▸ SET TASK
Copy every line of the items below word for word.

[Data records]
======
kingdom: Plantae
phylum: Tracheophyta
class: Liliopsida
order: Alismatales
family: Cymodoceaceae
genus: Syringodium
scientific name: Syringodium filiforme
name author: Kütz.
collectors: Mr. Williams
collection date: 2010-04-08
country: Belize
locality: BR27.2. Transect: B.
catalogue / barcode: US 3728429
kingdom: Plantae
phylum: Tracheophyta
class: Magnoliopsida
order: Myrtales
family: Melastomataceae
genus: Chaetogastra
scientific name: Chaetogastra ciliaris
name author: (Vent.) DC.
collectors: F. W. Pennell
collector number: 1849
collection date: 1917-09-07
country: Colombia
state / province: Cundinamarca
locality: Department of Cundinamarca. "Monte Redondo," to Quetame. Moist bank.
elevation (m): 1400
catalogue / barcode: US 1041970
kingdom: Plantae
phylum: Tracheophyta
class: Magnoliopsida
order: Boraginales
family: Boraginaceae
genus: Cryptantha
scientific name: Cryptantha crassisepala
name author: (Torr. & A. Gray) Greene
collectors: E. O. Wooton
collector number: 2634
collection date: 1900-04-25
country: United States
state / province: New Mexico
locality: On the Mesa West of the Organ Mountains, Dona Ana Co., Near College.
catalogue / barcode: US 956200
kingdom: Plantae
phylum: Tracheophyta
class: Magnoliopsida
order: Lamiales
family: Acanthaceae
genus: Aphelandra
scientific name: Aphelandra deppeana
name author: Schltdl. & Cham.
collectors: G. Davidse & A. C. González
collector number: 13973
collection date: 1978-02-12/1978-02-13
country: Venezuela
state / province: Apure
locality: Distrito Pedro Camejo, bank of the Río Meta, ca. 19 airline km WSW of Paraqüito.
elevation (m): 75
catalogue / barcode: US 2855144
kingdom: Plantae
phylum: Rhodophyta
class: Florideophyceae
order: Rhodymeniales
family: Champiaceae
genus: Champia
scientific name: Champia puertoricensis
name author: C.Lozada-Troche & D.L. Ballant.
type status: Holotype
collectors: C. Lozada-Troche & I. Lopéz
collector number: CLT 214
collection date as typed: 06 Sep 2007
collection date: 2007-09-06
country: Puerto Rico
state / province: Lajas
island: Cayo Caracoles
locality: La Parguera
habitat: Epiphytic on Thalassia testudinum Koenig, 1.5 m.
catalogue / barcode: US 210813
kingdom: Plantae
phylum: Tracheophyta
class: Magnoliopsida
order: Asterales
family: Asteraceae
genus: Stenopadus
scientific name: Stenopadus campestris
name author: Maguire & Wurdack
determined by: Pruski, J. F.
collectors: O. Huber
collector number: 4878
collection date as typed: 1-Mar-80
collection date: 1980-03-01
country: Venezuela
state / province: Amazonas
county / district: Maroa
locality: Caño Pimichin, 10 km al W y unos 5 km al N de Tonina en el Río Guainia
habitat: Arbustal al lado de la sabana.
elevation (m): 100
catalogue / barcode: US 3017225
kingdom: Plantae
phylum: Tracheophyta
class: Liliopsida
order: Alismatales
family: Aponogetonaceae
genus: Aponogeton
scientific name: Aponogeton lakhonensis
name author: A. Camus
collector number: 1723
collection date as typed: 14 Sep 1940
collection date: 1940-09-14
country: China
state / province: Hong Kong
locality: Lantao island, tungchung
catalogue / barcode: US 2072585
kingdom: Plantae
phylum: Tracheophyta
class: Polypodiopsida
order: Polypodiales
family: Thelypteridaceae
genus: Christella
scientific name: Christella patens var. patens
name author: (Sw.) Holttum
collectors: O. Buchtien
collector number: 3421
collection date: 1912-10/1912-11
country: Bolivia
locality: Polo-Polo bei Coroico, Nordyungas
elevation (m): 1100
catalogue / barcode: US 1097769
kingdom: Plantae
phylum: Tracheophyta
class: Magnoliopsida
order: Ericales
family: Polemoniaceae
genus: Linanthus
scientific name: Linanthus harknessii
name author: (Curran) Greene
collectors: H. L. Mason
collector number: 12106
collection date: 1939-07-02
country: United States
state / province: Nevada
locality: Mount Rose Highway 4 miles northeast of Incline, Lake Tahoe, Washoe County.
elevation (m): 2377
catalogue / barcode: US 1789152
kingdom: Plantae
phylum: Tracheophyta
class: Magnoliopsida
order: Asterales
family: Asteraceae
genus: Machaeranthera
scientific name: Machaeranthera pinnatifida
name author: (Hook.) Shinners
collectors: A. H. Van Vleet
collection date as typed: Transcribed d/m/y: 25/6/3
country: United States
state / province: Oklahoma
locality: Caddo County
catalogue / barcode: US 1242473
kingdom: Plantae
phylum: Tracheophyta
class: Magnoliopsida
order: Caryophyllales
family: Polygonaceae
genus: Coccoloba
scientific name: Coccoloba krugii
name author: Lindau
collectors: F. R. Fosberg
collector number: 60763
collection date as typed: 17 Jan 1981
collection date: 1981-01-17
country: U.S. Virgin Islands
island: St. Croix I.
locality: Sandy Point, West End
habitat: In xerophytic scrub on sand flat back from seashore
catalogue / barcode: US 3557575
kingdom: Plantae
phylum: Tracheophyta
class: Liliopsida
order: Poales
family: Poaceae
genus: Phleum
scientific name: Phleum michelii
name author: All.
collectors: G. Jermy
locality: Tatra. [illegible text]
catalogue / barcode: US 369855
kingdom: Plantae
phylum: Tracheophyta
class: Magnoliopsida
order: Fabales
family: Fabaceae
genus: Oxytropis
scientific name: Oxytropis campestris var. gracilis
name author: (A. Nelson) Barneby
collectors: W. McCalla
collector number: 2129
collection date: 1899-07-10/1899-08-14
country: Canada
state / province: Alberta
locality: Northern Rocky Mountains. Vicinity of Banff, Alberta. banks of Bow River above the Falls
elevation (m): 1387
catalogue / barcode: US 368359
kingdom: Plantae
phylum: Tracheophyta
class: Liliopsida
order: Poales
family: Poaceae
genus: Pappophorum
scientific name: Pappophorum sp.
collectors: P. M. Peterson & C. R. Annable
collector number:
======
▸ PROBLEM SOLUTION
kingdom: Plantae
phylum: Tracheophyta
class: Liliopsida
order: Alismatales
family: Cymodoceaceae
genus: Syringodium
scientific name: Syringodium filiforme
name author: Kütz.
collectors: Mr. Williams
collection date: 2010-04-08
country: Belize
locality: BR27.2. Transect: B.
catalogue / barcode: US 3728429
kingdom: Plantae
phylum: Tracheophyta
class: Magnoliopsida
order: Myrtales
family: Melastomataceae
genus: Chaetogastra
scientific name: Chaetogastra ciliaris
name author: (Vent.) DC.
collectors: F. W. Pennell
collector number: 1849
collection date: 1917-09-07
country: Colombia
state / province: Cundinamarca
locality: Department of Cundinamarca. "Monte Redondo," to Quetame. Moist bank.
elevation (m): 1400
catalogue / barcode: US 1041970
kingdom: Plantae
phylum: Tracheophyta
class: Magnoliopsida
order: Boraginales
family: Boraginaceae
genus: Cryptantha
scientific name: Cryptantha crassisepala
name author: (Torr. & A. Gray) Greene
collectors: E. O. Wooton
collector number: 2634
collection date: 1900-04-25
country: United States
state / province: New Mexico
locality: On the Mesa West of the Organ Mountains, Dona Ana Co., Near College.
catalogue / barcode: US 956200
kingdom: Plantae
phylum: Tracheophyta
class: Magnoliopsida
order: Lamiales
family: Acanthaceae
genus: Aphelandra
scientific name: Aphelandra deppeana
name author: Schltdl. & Cham.
collectors: G. Davidse & A. C. González
collector number: 13973
collection date: 1978-02-12/1978-02-13
country: Venezuela
state / province: Apure
locality: Distrito Pedro Camejo, bank of the Río Meta, ca. 19 airline km WSW of Paraqüito.
elevation (m): 75
catalogue / barcode: US 2855144
kingdom: Plantae
phylum: Rhodophyta
class: Florideophyceae
order: Rhodymeniales
family: Champiaceae
genus: Champia
scientific name: Champia puertoricensis
name author: C.Lozada-Troche & D.L. Ballant.
type status: Holotype
collectors: C. Lozada-Troche & I. Lopéz
collector number: CLT 214
collection date as typed: 06 Sep 2007
collection date: 2007-09-06
country: Puerto Rico
state / province: Lajas
island: Cayo Caracoles
locality: La Parguera
habitat: Epiphytic on Thalassia testudinum Koenig, 1.5 m.
catalogue / barcode: US 210813
kingdom: Plantae
phylum: Tracheophyta
class: Magnoliopsida
order: Asterales
family: Asteraceae
genus: Stenopadus
scientific name: Stenopadus campestris
name author: Maguire & Wurdack
determined by: Pruski, J. F.
collectors: O. Huber
collector number: 4878
collection date as typed: 1-Mar-80
collection date: 1980-03-01
country: Venezuela
state / province: Amazonas
county / district: Maroa
locality: Caño Pimichin, 10 km al W y unos 5 km al N de Tonina en el Río Guainia
habitat: Arbustal al lado de la sabana.
elevation (m): 100
catalogue / barcode: US 3017225
kingdom: Plantae
phylum: Tracheophyta
class: Liliopsida
order: Alismatales
family: Aponogetonaceae
genus: Aponogeton
scientific name: Aponogeton lakhonensis
name author: A. Camus
collector number: 1723
collection date as typed: 14 Sep 1940
collection date: 1940-09-14
country: China
state / province: Hong Kong
locality: Lantao island, tungchung
catalogue / barcode: US 2072585
kingdom: Plantae
phylum: Tracheophyta
class: Polypodiopsida
order: Polypodiales
family: Thelypteridaceae
genus: Christella
scientific name: Christella patens var. patens
name author: (Sw.) Holttum
collectors: O. Buchtien
collector number: 3421
collection date: 1912-10/1912-11
country: Bolivia
locality: Polo-Polo bei Coroico, Nordyungas
elevation (m): 1100
catalogue / barcode: US 1097769
kingdom: Plantae
phylum: Tracheophyta
class: Magnoliopsida
order: Ericales
family: Polemoniaceae
genus: Linanthus
scientific name: Linanthus harknessii
name author: (Curran) Greene
collectors: H. L. Mason
collector number: 12106
collection date: 1939-07-02
country: United States
state / province: Nevada
locality: Mount Rose Highway 4 miles northeast of Incline, Lake Tahoe, Washoe County.
elevation (m): 2377
catalogue / barcode: US 1789152
kingdom: Plantae
phylum: Tracheophyta
class: Magnoliopsida
order: Asterales
family: Asteraceae
genus: Machaeranthera
scientific name: Machaeranthera pinnatifida
name author: (Hook.) Shinners
collectors: A. H. Van Vleet
collection date as typed: Transcribed d/m/y: 25/6/3
country: United States
state / province: Oklahoma
locality: Caddo County
catalogue / barcode: US 1242473
kingdom: Plantae
phylum: Tracheophyta
class: Magnoliopsida
order: Caryophyllales
family: Polygonaceae
genus: Coccoloba
scientific name: Coccoloba krugii
name author: Lindau
collectors: F. R. Fosberg
collector number: 60763
collection date as typed: 17 Jan 1981
collection date: 1981-01-17
country: U.S. Virgin Islands
island: St. Croix I.
locality: Sandy Point, West End
habitat: In xerophytic scrub on sand flat back from seashore
catalogue / barcode: US 3557575
kingdom: Plantae
phylum: Tracheophyta
class: Liliopsida
order: Poales
family: Poaceae
genus: Phleum
scientific name: Phleum michelii
name author: All.
collectors: G. Jermy
locality: Tatra. [illegible text]
catalogue / barcode: US 369855
kingdom: Plantae
phylum: Tracheophyta
class: Magnoliopsida
order: Fabales
family: Fabaceae
genus: Oxytropis
scientific name: Oxytropis campestris var. gracilis
name author: (A. Nelson) Barneby
collectors: W. McCalla
collector number: 2129
collection date: 1899-07-10/1899-08-14
country: Canada
state / province: Alberta
locality: Northern Rocky Mountains. Vicinity of Banff, Alberta. banks of Bow River above the Falls
elevation (m): 1387
catalogue / barcode: US 368359
kingdom: Plantae
phylum: Tracheophyta
class: Liliopsida
order: Poales
family: Poaceae
genus: Pappophorum
scientific name: Pappophorum sp.
collectors: P. M. Peterson & C. R. Annable
collector number:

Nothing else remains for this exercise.